* **WHAT YOU SHOULD DO**:
Scan the records below for the line with "#892 (contributed by Semen Chudakov)" and the line with "- Add .editorconfig". Repeat those two lines and every line between them exactly, and nothing else.

************

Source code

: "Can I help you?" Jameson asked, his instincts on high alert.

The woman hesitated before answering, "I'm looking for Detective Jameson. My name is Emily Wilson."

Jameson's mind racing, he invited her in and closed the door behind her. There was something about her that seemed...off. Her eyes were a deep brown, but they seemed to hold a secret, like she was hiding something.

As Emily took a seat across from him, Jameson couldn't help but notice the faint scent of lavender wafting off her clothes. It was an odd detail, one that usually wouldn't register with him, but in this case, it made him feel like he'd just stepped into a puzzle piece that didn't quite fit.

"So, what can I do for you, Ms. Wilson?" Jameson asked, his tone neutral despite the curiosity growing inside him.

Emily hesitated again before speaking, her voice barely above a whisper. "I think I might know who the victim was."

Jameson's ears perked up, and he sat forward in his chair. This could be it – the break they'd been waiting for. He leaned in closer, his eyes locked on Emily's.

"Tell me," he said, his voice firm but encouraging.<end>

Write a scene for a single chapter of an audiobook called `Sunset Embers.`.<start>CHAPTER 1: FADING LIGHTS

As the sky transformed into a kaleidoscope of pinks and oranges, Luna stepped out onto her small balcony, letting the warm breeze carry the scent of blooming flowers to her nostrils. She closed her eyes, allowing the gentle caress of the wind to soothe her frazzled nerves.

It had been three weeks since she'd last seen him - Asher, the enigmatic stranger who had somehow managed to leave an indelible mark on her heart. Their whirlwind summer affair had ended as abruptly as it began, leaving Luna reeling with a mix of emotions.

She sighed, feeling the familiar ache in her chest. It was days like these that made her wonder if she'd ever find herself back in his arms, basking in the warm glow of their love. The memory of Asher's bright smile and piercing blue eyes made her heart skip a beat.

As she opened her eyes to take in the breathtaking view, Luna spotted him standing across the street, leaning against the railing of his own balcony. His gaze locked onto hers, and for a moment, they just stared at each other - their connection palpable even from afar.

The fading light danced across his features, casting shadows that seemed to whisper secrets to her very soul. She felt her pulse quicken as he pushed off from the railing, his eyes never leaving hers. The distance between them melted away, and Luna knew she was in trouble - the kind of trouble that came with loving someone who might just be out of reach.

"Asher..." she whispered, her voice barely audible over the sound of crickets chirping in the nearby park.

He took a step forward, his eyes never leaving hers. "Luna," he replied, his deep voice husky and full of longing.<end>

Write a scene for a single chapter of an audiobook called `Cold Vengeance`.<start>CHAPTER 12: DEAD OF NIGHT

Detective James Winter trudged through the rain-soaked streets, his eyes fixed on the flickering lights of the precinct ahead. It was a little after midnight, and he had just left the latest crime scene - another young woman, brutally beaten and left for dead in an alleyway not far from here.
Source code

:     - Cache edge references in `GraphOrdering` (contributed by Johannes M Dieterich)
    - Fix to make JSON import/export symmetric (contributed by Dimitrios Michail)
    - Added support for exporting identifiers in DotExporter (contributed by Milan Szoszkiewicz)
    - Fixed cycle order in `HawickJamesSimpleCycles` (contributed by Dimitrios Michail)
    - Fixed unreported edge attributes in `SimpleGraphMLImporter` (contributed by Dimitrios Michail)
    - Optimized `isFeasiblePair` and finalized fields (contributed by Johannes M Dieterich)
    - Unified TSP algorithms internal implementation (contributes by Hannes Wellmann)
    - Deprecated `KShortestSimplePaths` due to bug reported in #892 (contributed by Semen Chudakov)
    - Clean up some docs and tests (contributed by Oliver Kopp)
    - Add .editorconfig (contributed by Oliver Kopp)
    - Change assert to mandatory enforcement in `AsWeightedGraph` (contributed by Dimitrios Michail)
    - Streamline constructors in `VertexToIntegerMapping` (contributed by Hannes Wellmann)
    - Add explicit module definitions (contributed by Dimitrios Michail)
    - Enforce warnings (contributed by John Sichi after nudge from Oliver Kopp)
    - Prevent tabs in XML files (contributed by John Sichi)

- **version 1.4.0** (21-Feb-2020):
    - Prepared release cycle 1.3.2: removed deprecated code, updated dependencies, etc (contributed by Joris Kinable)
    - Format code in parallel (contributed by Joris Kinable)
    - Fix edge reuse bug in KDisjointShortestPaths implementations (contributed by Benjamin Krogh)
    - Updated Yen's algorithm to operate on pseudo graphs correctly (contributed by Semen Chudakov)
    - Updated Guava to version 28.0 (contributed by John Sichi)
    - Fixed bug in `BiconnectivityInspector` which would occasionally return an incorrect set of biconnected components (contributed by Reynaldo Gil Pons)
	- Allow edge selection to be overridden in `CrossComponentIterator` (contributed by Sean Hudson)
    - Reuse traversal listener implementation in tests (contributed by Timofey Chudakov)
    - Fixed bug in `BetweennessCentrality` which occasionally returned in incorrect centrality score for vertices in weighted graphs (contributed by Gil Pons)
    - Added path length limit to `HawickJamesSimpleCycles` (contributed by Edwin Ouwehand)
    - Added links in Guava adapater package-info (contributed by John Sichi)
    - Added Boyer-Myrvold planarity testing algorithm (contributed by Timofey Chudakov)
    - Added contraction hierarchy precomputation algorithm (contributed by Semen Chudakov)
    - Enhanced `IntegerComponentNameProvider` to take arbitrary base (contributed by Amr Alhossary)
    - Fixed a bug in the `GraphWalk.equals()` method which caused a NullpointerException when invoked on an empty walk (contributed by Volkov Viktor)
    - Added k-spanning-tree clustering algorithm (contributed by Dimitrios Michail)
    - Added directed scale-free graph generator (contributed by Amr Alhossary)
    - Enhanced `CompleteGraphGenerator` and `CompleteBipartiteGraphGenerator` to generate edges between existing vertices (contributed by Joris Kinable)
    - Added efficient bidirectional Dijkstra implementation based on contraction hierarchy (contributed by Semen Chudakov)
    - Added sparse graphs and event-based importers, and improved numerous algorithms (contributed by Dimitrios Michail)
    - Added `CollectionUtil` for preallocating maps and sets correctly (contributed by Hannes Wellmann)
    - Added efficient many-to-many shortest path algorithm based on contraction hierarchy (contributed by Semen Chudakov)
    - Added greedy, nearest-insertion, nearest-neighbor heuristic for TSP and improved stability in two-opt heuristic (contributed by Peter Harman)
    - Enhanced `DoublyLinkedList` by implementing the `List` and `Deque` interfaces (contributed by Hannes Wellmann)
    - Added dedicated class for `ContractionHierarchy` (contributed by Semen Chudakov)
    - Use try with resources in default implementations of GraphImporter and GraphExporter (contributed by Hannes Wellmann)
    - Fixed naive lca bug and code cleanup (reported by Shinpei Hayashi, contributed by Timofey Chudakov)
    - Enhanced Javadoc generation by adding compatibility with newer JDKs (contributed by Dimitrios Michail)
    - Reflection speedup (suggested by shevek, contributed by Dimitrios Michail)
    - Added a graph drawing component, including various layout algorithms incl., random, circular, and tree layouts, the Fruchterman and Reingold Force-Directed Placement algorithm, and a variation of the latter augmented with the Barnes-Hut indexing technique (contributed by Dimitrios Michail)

************

* **ANSWER TO THIS EXERCISE**:
    - Deprecated `KShortestSimplePaths` due to bug reported in #892 (contributed by Semen Chudakov)
    - Clean up some docs and tests (contributed by Oliver Kopp)
    - Add .editorconfig (contributed by Oliver Kopp)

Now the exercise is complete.